As a behavioural consultant, my role isn’t simply to train horses with behavioural problems – it’s to get down to the root cause of the problem and identify the changes that need to be made to address it.
The traditional approach to dealing with unwanted behaviours is to punish those behaviours and suppress them. As we understand more about how horses learn and what motivates them, we are increasingly realising that this is neither the most effective approach to behavioural modification nor ethical. Punishing unwanted behaviour merely hides the issue – it doesn’t address the reason behind the behaviour.
There are other ways to train horses that are more effective and more humane. For instance we can use positive reinforcement to show the horse what the ‘right’ behaviour is while simultaneously creating more pleasant associations and motivations that can go some way to addressing the root cause.
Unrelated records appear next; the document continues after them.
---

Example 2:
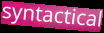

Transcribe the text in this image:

syntactical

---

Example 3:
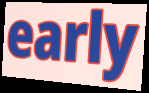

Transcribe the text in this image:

early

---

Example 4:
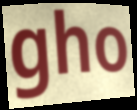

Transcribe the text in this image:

gho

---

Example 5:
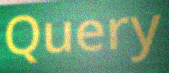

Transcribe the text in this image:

Query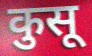
कुसू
What a lot of owners do not realise, however, is that training often isn’t the answer at all!
The reality is that horses rarely spend more than a handful of hours with us per week… The vast majority of your horse’s life is nothing to do with you!
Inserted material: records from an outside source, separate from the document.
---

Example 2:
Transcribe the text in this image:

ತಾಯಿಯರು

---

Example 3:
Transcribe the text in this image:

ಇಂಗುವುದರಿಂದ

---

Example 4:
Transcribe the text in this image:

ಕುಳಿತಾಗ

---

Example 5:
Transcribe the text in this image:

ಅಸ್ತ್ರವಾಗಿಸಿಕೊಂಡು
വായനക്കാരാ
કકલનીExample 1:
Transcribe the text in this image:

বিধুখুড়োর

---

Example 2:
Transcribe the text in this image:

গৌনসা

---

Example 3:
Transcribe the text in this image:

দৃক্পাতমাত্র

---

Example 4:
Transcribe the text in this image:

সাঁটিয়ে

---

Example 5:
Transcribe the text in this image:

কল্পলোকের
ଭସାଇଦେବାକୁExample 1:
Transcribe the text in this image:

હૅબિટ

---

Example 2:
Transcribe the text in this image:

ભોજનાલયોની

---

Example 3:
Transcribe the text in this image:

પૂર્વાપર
This means that how your horse lives and how they spend their time when you are not there is as important as, and often far more important than, the brief periods of time you spend with them – let alone the fraction of this time you spend purposefully ‘training’ your horse!
When seeking to modify a horse’s behaviour, it is essential to address their living arrangements first. If a horse’s physical and social requirements are not being met, they lack mental stimulation, they are regularly becoming frustrated or fearful, or are otherwise chronically stressed in your absence, their behaviour will be impacted.
Your 60 minute training session will never be a match for the other 23 hours in a horse’s day!
So next time you’re dealing with unwanted behaviour, consider what life is like for your horse when you’re not around. Is it stressful? Is it unfulfilling? Are your horse’s physical and emotional needs being met? That is the bulk of your horse’s life after all, and we all want to make our horses’ lives good ones!